Je ne serais pas surpris si la « concertation la plus large » souhaitée aujourd’hui se révélait comme la sollicitation d’une Nième caution populaire : l’antidote prisé de Mme SAMBA-PANZA pour s’affranchir de toute mauvaise conscience.  La Transition, en effet, va prendre prétexte des événements des 26/27/28 septembre 2015 –et jours suivants- pour se donner les raisons d’une nouvelle prolongation. Et les élections annoncées, une fois de plus, seront alors reportées aux calendes grecques.

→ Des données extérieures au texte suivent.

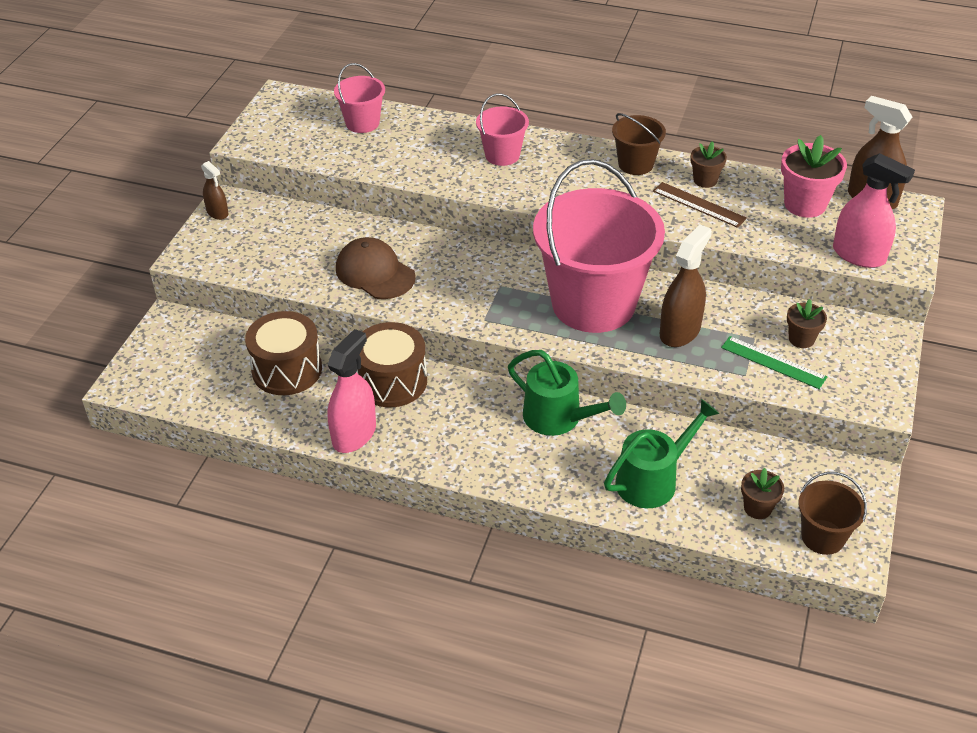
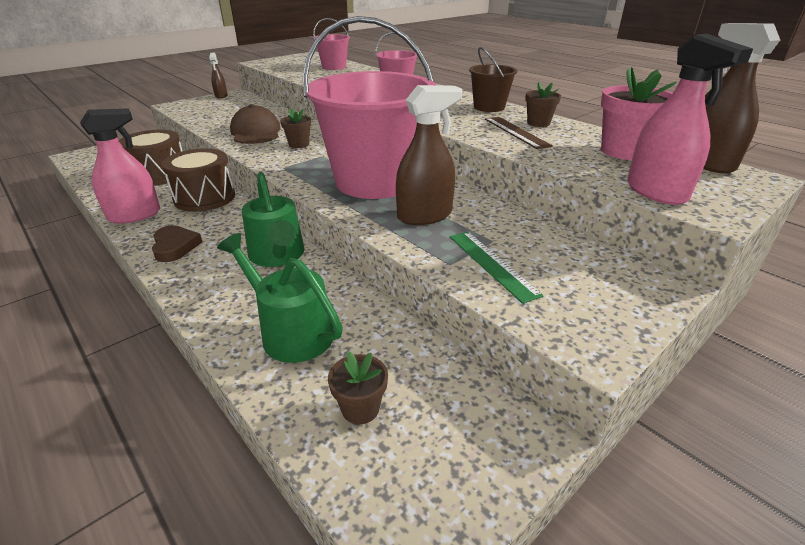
camera: 30 degrees right, 10 degrees down
green watering can [604,399,720,508] -> green watering can turned 135 degrees counterclockwise [217,233,343,363]
brown flower pot [787,299,827,348] -> brown flower pot moved to [280,108,312,148]
brown bucket [798,472,867,555] -> none
none -> brown heart [152,225,202,262]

De ceci le Peuple centrafricain n’est point dupe. Mme SAMBA-PANZA savourera jusqu’à plus soif les avantages d’un contrat qu’elle sait  « à durée déterminée », mais dont elle sait aussi que le terme effectif  n’est point fixé et peut encore s’étaler dans le temps. Et tant que n’aura pas retenti la fin de ce jeu qui n’amuse plus qu’elle, nous voilà bien « gros Jean comme devant.»

 

MANDEKOUZOU-MONDJO

10/10/2015

 

(1)  Jean de la Fontaine : La Laitière et le pot au lait.

(2) Albert Camus. Le mythe de Sisyphe. Essai sur l’Absurde. Gallimard.